Chapter seven included a cost-effectiveness analysis comparing different diagnostic strategies for COPD in primary care patients presenting persistent cough, using Markov modelling and Monte Carlo simulation. Three diagnostic strategies were compared: 1. history and physical examination ; 2. history, physical examination and the FEV1/FVC ratio and 3. history, physical examination and hospital lung function tests. All three strategies resulted in similar expected health benefits (QALYs), whereas the expected additional costs (per patient) of strategy 2, and 3 compared with strategy 1, were € 70 and € 264 respectively. Therefore, strategy 1, which is the most basic diagnostic strategy, was the preferred strategy in our model. This was demonstrated in all scenarios that were analysed, indicating the robustness of this finding. Also, strategy 1 has the largest probability of being cost-effective independent of the cost-effectiveness threshold applied. However, for commonly applied cost-effectiveness threshold values in the range of € 20,000 - € 100,000 per QALY strategies 2 and 3 also have a substantial probability of having the most favourable cost-effectiveness. We concluded that more extensive diagnostic strategies for COPD, which may have higher diagnostic accuracy (hence, lead to less misclassification), do not necessarily increase long term health benefits but will increase costs.

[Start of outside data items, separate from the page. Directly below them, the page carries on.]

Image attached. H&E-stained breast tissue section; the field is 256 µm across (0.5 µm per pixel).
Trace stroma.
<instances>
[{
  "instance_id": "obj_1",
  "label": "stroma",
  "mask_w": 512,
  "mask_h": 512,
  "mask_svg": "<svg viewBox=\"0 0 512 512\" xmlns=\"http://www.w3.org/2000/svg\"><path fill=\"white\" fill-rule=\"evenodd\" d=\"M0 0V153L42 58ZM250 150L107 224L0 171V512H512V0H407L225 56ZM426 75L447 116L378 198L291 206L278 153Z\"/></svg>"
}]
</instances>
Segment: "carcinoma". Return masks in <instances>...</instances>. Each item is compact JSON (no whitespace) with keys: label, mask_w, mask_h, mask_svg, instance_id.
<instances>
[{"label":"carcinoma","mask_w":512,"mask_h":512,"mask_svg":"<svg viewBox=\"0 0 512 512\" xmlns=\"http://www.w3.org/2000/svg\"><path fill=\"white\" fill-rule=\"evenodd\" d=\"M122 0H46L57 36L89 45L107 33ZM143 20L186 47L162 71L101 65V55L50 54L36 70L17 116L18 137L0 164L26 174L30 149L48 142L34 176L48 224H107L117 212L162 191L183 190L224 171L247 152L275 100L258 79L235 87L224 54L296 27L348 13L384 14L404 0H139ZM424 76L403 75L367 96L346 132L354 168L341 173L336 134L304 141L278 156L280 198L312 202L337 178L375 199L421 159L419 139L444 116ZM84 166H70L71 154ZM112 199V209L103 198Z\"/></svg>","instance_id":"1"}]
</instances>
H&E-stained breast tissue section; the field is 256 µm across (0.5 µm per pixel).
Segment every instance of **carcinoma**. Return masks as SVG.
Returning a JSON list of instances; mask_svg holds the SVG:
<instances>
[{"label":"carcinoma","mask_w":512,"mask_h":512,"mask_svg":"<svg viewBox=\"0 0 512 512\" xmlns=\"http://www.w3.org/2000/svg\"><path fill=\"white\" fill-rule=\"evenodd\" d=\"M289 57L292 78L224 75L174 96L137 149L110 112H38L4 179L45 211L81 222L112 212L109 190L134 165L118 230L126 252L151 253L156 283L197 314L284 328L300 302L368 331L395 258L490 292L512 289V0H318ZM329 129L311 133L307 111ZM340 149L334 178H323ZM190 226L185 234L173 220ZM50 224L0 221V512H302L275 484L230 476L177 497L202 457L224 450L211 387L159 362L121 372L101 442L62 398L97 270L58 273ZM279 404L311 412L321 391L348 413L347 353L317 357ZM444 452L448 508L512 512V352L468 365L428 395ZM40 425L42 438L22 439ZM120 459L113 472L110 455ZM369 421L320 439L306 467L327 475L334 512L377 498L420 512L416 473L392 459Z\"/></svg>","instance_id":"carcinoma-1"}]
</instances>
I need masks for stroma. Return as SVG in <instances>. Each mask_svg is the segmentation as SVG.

In chapter eight we discussed implications for clinical practice and research, in the view of our main findings. Our developed diagnostic model for COPD deserves further validation, in which consultation of practitioners is essential, before it could be used to safely exclude COPD based on symptoms and signs only. However it could already be helpful to raise awareness of possible COPD in patients with persistent cough. To enhance implementation of our model in daily medical practice would require integration in the electronic patient record.
Diagnosing early COPD has advantages and disadvantages. On the one hand, it is beneficial because it enhances (more) appropriate treatment of patients, and could help smokers to quit. On the other hand, there is still no clear evidence on the effects on prognosis, of an early diagnosis and treatment of mild COPD, except for smoking cessation. Studies in primary care patients with mild COPD could provide useful answers.

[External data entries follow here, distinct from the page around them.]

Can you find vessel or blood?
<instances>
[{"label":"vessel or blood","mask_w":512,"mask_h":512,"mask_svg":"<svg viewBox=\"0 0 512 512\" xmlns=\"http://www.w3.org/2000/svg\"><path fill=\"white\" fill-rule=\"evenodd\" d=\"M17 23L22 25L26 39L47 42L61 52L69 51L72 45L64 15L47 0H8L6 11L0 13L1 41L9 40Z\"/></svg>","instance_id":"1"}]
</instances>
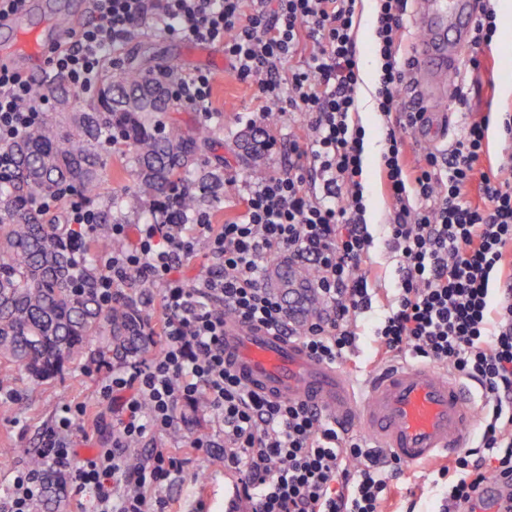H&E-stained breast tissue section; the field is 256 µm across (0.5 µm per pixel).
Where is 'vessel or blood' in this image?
I'll return each mask as SVG.
<instances>
[{
  "instance_id": "vessel-or-blood-1",
  "label": "vessel or blood",
  "mask_w": 512,
  "mask_h": 512,
  "mask_svg": "<svg viewBox=\"0 0 512 512\" xmlns=\"http://www.w3.org/2000/svg\"><path fill=\"white\" fill-rule=\"evenodd\" d=\"M83 12L53 15L44 31L25 33L18 44L0 45V68L40 60L45 46L77 27ZM475 21L471 0H422L418 24L424 37L414 47L422 83L414 96L424 110L422 130L443 138L448 115L431 78L446 79ZM224 356L248 390L272 399L308 405L339 424L362 431L401 465L416 469L447 460L465 448L475 430L478 408L466 382L428 363L401 360L368 372L360 383L336 366L311 357L294 336L226 316ZM226 512H251L235 473Z\"/></svg>"
}]
</instances>
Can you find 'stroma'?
<instances>
[{
	"instance_id": "stroma-1",
	"label": "stroma",
	"mask_w": 512,
	"mask_h": 512,
	"mask_svg": "<svg viewBox=\"0 0 512 512\" xmlns=\"http://www.w3.org/2000/svg\"><path fill=\"white\" fill-rule=\"evenodd\" d=\"M501 37L486 49L487 59L499 61L501 76L496 87H489L492 80L488 71L474 72L466 66L468 50H461L456 60V92L467 97L468 112L450 106L448 136L441 141V148H450L459 137L469 118L486 112L512 108V25L501 26ZM153 58L155 64L168 66L177 73L196 70L210 72L214 78L212 111L206 120L208 127L220 132L222 139L213 153L199 158L189 182L197 190L213 173H223L225 179L244 181L247 164L239 154L235 141L245 128V117L254 111V90L239 83L230 74L220 45L208 46L206 53L189 49L187 43L165 40L142 29L125 43L118 56L122 70H129L143 57ZM105 370L85 372L75 367L45 382H34L25 373H17L10 387L15 393L13 402L0 405V448L10 449L9 457L0 458V488L7 483L8 472L13 467L28 465L40 446L43 431L54 423L60 407L71 401L98 404L103 420L98 447H108L112 440V426L117 419V408L97 401V386L105 377ZM204 492L212 512H224V465L217 460H190L180 478L168 489L177 504H185L196 492Z\"/></svg>"
}]
</instances>
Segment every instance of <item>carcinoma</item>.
Listing matches in <instances>:
<instances>
[{
	"label": "carcinoma",
	"mask_w": 512,
	"mask_h": 512,
	"mask_svg": "<svg viewBox=\"0 0 512 512\" xmlns=\"http://www.w3.org/2000/svg\"><path fill=\"white\" fill-rule=\"evenodd\" d=\"M158 82L149 64L132 68L120 81L106 72L93 111L46 117L7 146L12 166L0 190V384L12 380L16 369L41 381L87 356L124 364L148 351L144 284L131 279L126 296L110 307L96 294L103 270L90 254L121 250L124 243L112 240L105 221L85 234L66 223L61 211L37 209L36 200L67 189L98 199L112 148L118 147L132 161L136 186L107 205L136 209L145 198L176 193L181 210L196 213L199 198L180 187L181 174L212 150V142L200 126L170 118V107L147 106L145 91ZM237 147L252 159L250 176H261L251 133L239 135ZM268 280L286 301L288 289L308 278L289 280L283 263Z\"/></svg>",
	"instance_id": "1"
}]
</instances>
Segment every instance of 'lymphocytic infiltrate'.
Instances as JSON below:
<instances>
[{
    "label": "lymphocytic infiltrate",
    "mask_w": 512,
    "mask_h": 512,
    "mask_svg": "<svg viewBox=\"0 0 512 512\" xmlns=\"http://www.w3.org/2000/svg\"><path fill=\"white\" fill-rule=\"evenodd\" d=\"M356 2L91 0V22L49 48L44 89L23 71L0 69V182L11 164L2 145L53 108L56 76L93 92L111 47L147 22L172 39L223 44L232 76L256 89L247 125L283 111L303 120L283 168L246 184L224 223L177 214L170 198L160 223L133 232L111 225L113 239L132 232L136 241L106 258L99 297L107 306L119 302L133 275L161 288L162 348L109 370L101 383V401L122 402L111 447H93L83 402L63 404L43 433L37 455L62 476L73 512H175L167 488L189 457L216 452L237 471L252 512H383L393 497L400 464L303 406L249 393L224 363L225 314L296 332L312 354L336 364L354 355L372 309L381 271L365 220ZM375 2L378 172L391 204L384 235L396 288L373 327V347L379 359L432 363L479 386L476 444L436 468L434 480L443 489L438 512H475L486 481L512 490V159L480 167L489 129L512 140V113H484L448 153L408 159L406 134L423 114L398 95L418 65L398 54L407 0ZM171 86L186 105L210 112V74H179ZM202 244L208 263L192 284L181 269ZM283 261L308 271L321 302L297 327L264 280ZM200 399L216 417L223 448L206 435L192 437L184 454L160 443L180 423L178 406ZM75 433L85 450L74 448ZM148 435L157 445L145 461L131 462L128 442ZM44 493L39 470L12 469L0 512H37Z\"/></svg>",
    "instance_id": "1"
}]
</instances>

Next, to perform spirometry and to interpret the results is not straightforward. There is currently large debate on the appropriate thresholds values to define presence or absence of COPD as the normal values of spirometry results vary with gender and age. Therefore continuing education of GPs or other health care workers who perform spirometry will remain needed. It also underlines the need to interpret the results of spirometry only in combination with symptoms and signs.